RECORDS PROVIDED.

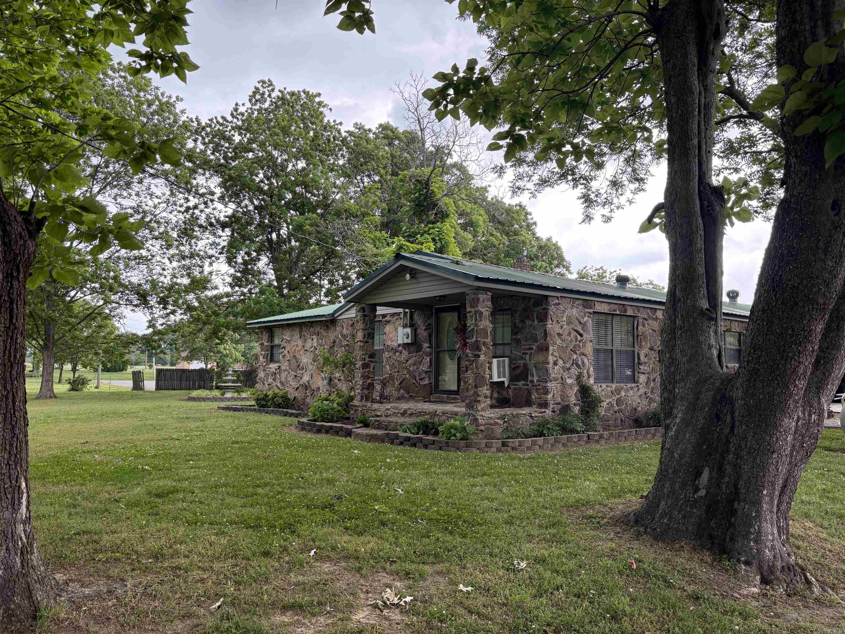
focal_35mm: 26
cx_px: 422
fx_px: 635
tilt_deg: +5.7
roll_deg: -0.1
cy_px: 317
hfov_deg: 67.3
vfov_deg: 53.1
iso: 64
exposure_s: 1/253
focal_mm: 5.96
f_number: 1.6
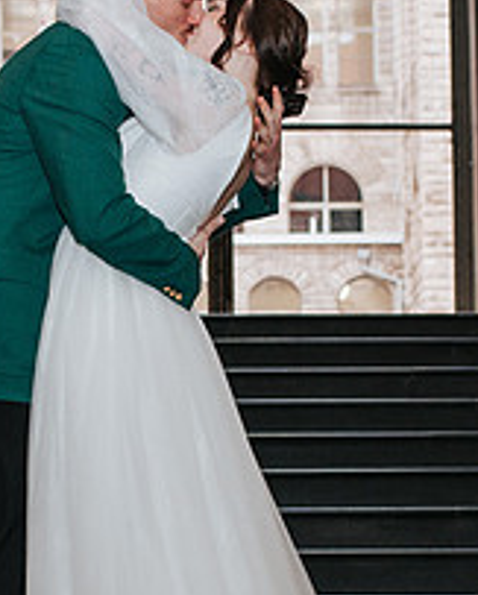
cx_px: 89
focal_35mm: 131
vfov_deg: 14.6
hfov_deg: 11.8
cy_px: 422
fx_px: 2311
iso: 800
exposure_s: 1/200
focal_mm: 35
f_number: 3.2
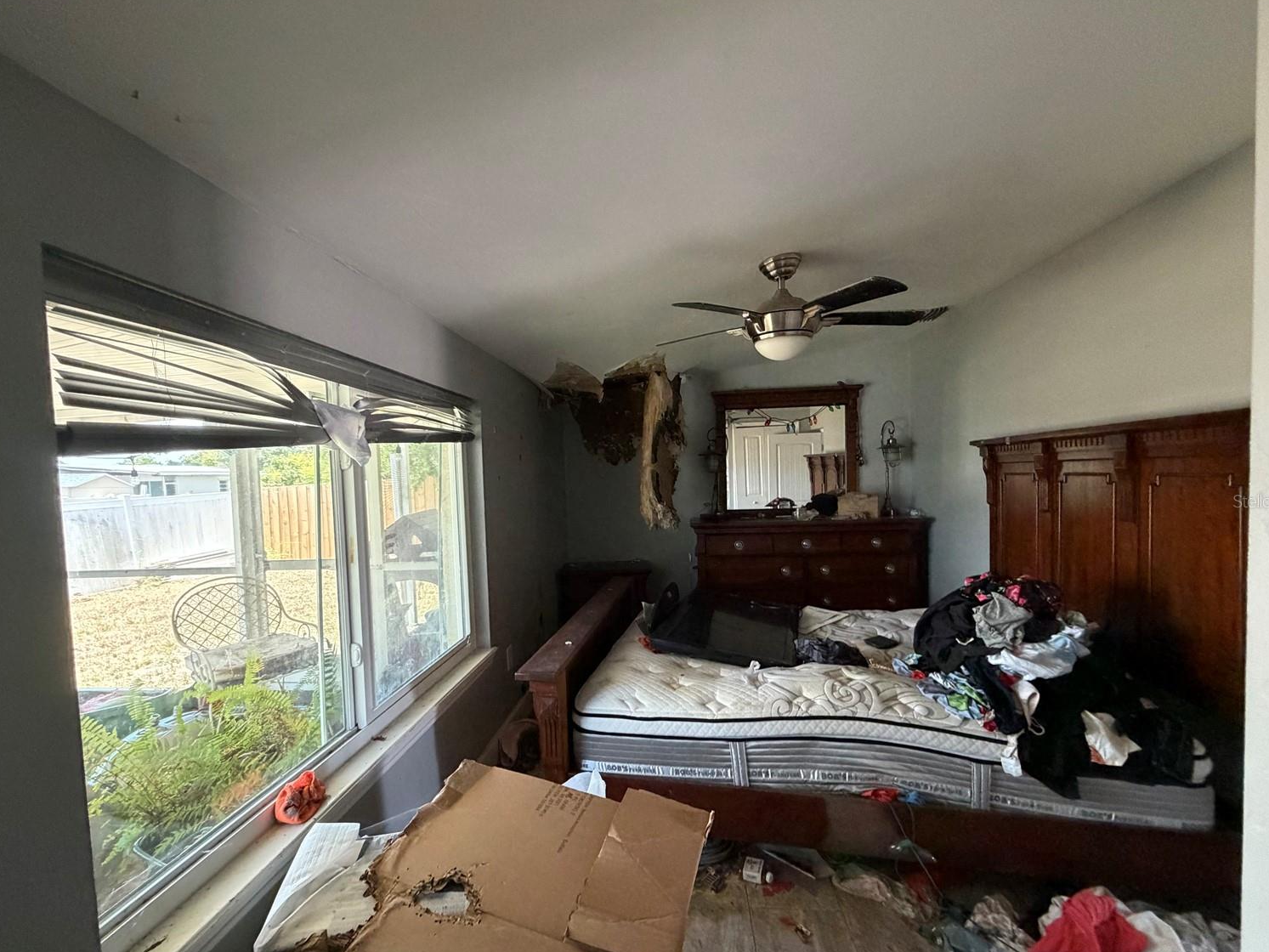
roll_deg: +1.0
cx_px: 633
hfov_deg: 98.2
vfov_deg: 81.7
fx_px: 550
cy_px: 501
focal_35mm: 15
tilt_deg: -2.8
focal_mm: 2.22
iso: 500
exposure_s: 1/60
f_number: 2.2
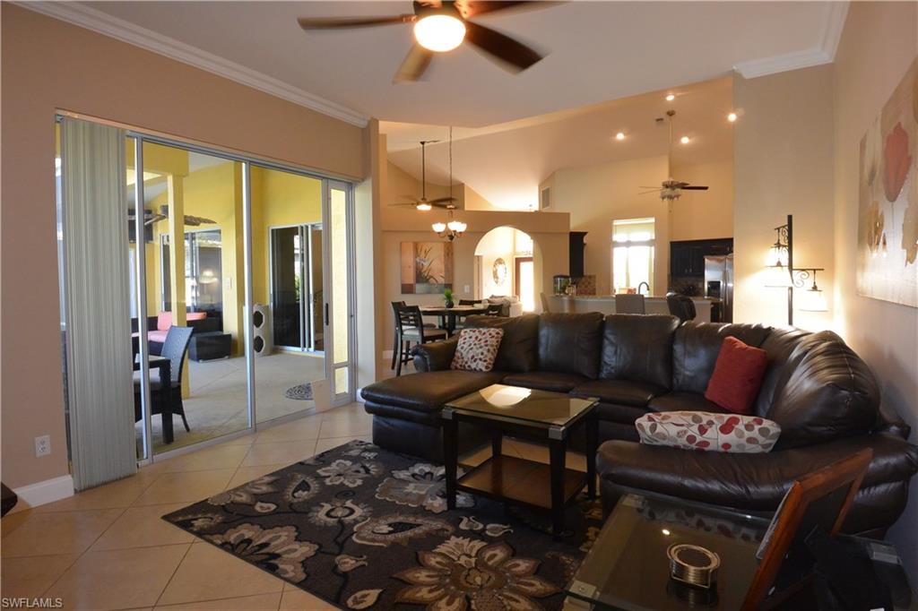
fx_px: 459
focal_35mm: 18
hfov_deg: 90.0
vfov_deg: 67.3
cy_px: 306
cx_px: 459
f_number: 8
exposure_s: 1/15
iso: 560
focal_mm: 6.7
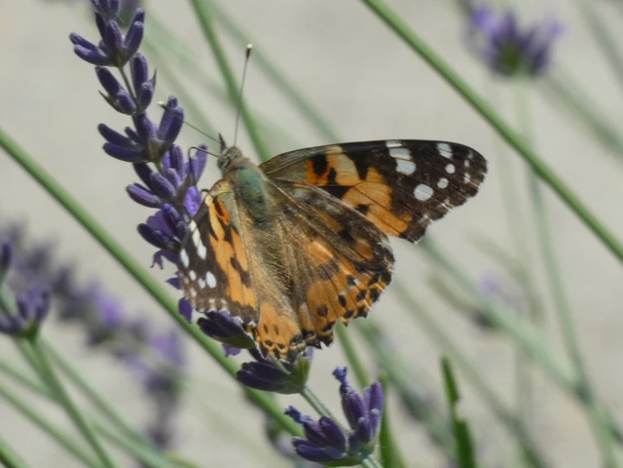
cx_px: 312
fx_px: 5561
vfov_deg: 4.8
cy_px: 234
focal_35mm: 309
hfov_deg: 6.4
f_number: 7.1
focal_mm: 55.4
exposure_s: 1/80
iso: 100
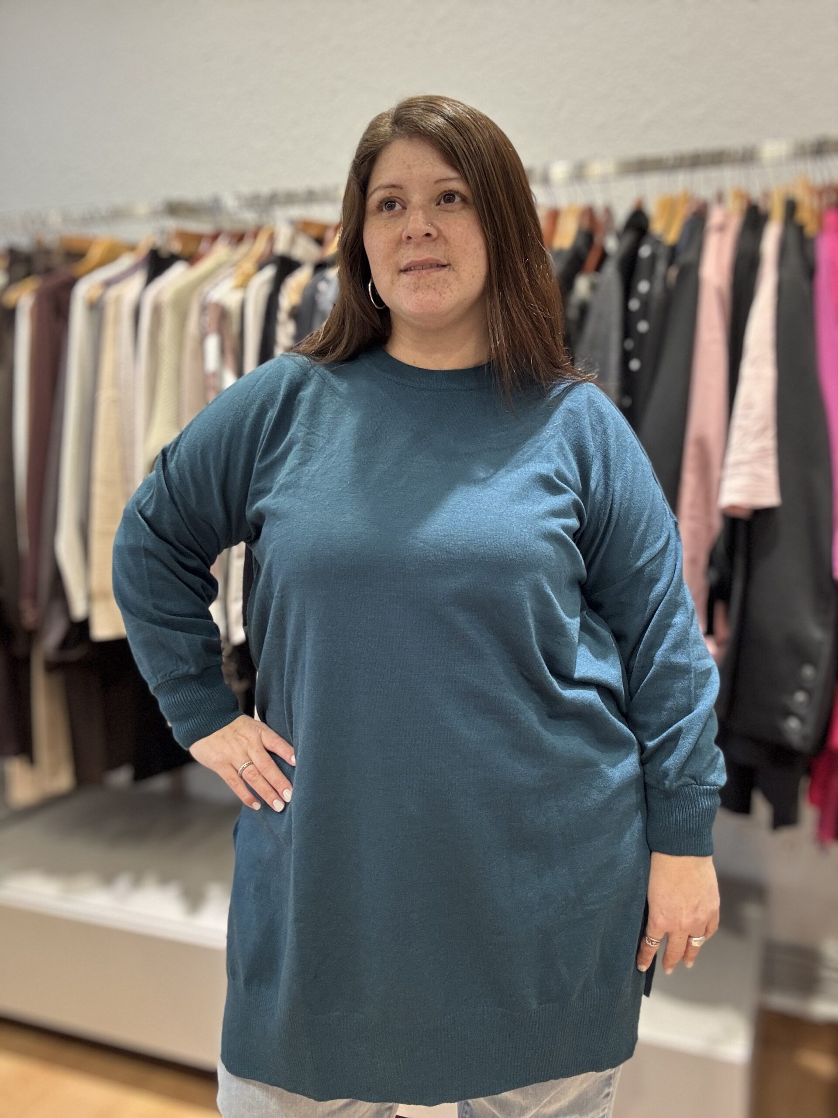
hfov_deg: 46.8
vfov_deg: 60.0
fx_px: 968
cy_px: 559
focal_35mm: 30
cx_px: 419
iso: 160
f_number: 1.9
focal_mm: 2.69
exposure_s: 1/50
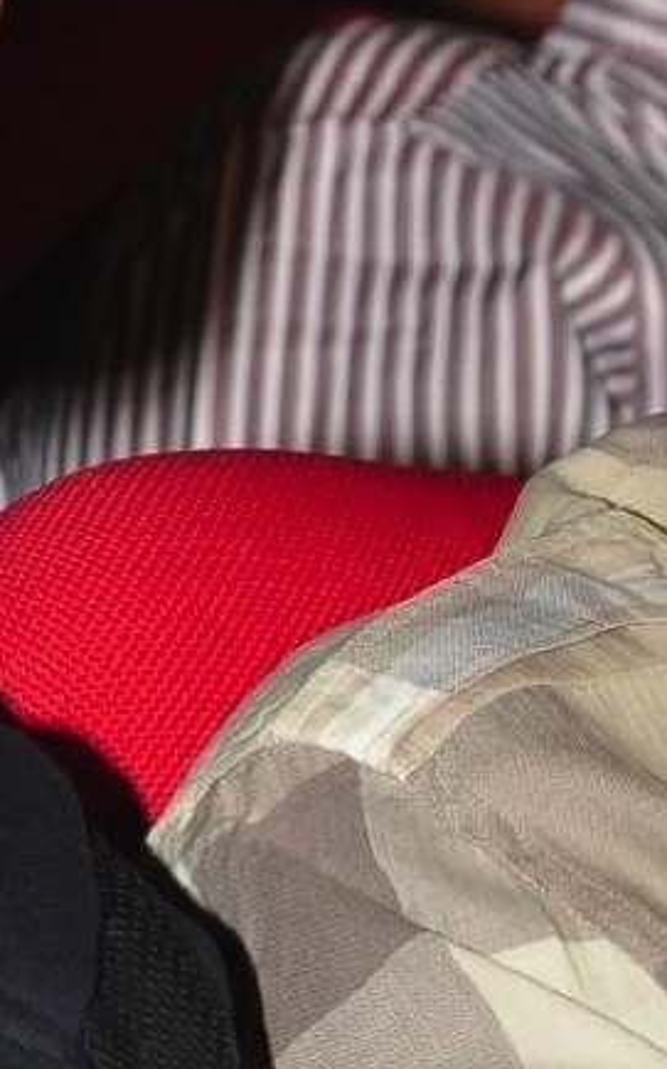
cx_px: -374
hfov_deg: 2.0
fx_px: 19416
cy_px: 1165
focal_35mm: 667
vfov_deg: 3.1
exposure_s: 1/125
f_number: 9
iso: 400
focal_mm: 105
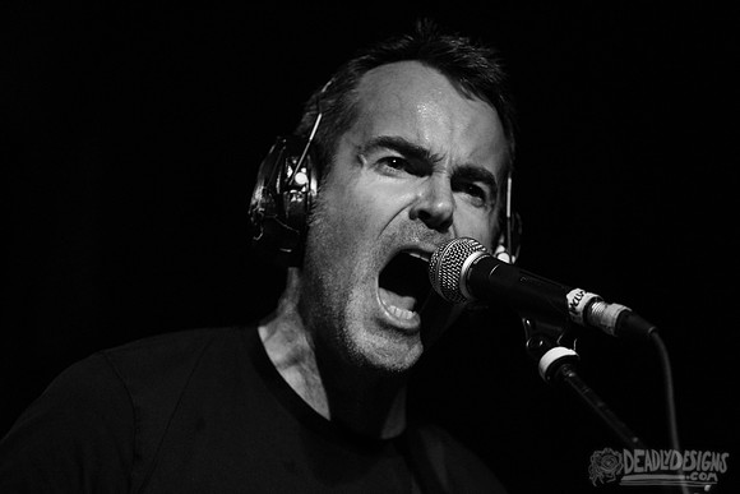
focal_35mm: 95
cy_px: 247
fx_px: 1953
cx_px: 370
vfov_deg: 14.4
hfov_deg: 21.5
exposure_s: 1/100
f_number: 3.2
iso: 2500
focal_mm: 95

PROBLEM DETAILS. Only the lines from the line with "hfov_deg: 6.4" through the closing line of the data, both included, should be set down, exactly as written and without pictures.

RESPONSE TO THIS TASK.
hfov_deg: 6.4
f_number: 7.1
focal_mm: 55.4
exposure_s: 1/80
iso: 100
hfov_deg: 46.8
vfov_deg: 60.0
fx_px: 968
cy_px: 559
focal_35mm: 30
cx_px: 419
iso: 160
f_number: 1.9
focal_mm: 2.69
exposure_s: 1/50
cx_px: -374
hfov_deg: 2.0
fx_px: 19416
cy_px: 1165
focal_35mm: 667
vfov_deg: 3.1
exposure_s: 1/125
f_number: 9
iso: 400
focal_mm: 105
focal_35mm: 95
cy_px: 247
fx_px: 1953
cx_px: 370
vfov_deg: 14.4
hfov_deg: 21.5
exposure_s: 1/100
f_number: 3.2
iso: 2500
focal_mm: 95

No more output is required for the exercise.